REQUIRED TASK: Which lines in the listing below contain the string "qSketchRegion"? Copy each of those lines in full.

RECORD EXTRACTS:
>> BEGIN

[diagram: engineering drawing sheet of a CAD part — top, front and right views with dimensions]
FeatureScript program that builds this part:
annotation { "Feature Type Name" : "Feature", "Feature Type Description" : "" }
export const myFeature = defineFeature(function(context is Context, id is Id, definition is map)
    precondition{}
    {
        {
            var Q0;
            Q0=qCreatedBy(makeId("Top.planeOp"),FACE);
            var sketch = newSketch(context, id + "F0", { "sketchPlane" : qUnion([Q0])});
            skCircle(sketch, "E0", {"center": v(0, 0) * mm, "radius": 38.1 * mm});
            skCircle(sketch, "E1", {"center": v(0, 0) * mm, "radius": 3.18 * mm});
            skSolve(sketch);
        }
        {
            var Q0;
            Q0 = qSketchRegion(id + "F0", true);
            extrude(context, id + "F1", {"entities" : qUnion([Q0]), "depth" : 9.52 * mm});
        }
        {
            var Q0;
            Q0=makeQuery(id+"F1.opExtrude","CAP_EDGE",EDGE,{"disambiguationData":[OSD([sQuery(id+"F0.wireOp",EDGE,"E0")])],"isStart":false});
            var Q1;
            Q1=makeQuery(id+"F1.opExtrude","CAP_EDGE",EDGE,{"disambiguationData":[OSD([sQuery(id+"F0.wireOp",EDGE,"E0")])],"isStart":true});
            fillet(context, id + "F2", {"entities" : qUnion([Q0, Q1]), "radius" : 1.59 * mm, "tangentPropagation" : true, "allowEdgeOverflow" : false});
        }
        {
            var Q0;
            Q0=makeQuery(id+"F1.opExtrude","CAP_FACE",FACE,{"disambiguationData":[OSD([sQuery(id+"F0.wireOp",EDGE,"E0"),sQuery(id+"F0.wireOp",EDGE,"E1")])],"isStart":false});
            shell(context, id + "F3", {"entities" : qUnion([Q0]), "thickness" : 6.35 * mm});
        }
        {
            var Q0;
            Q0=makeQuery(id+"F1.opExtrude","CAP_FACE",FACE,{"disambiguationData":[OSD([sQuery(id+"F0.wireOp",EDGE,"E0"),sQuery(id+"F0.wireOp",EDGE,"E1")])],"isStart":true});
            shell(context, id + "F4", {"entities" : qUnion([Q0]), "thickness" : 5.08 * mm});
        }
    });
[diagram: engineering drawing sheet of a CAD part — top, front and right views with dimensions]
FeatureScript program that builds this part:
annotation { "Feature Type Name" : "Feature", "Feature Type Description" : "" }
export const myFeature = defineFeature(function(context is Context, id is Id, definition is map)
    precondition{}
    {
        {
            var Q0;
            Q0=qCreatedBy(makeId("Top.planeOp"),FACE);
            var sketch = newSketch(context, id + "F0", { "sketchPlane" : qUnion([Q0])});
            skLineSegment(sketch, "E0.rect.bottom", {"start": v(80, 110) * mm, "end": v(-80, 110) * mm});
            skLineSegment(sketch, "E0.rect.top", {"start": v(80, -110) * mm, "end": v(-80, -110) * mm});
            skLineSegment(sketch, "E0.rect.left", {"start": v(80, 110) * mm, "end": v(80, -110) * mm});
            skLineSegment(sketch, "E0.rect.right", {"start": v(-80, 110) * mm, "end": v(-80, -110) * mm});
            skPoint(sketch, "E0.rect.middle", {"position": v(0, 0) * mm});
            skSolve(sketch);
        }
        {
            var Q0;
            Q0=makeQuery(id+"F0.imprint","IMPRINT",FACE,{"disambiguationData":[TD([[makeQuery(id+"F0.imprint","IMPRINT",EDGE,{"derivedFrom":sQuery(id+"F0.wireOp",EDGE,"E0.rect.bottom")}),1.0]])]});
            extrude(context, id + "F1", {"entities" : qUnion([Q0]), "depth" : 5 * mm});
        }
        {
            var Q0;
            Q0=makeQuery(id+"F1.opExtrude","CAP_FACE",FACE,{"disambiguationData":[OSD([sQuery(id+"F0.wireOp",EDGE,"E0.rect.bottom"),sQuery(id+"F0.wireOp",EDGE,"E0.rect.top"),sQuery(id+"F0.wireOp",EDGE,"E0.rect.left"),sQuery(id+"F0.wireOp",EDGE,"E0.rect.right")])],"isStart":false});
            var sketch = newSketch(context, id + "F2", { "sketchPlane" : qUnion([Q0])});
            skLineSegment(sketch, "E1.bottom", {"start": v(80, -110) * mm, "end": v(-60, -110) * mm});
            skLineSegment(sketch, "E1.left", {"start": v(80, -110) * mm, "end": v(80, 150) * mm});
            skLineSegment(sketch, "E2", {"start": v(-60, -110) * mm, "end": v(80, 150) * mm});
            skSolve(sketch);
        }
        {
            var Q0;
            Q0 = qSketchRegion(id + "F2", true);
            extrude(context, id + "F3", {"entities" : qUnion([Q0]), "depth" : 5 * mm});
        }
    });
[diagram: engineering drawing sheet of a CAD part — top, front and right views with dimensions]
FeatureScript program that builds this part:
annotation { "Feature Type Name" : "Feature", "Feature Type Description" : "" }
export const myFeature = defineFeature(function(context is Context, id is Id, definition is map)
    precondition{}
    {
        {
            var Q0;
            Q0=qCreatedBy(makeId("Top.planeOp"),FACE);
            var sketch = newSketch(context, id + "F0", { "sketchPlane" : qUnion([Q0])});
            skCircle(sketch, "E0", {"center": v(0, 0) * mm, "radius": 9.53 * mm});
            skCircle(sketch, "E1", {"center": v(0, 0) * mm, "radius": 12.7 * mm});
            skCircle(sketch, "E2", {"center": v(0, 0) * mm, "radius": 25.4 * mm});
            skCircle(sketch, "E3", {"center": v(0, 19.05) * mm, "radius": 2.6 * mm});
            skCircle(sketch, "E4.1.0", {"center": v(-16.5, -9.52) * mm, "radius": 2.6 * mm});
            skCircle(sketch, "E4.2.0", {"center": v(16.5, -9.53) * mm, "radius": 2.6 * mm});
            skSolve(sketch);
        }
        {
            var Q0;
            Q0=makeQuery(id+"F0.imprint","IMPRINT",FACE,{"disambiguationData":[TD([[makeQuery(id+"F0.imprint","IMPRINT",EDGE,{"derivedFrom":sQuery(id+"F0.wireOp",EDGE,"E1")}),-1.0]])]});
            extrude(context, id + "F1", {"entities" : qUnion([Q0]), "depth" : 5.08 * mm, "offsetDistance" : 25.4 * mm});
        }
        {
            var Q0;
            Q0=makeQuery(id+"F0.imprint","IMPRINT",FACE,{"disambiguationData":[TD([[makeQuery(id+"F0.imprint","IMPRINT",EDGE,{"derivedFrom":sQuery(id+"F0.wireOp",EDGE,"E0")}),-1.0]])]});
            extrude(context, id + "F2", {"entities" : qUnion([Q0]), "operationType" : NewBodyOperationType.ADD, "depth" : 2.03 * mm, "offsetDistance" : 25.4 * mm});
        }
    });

>> END

RESULT OF THIS TASK:
            Q0 = qSketchRegion(id + "F0", true);
            Q0 = qSketchRegion(id + "F2", true);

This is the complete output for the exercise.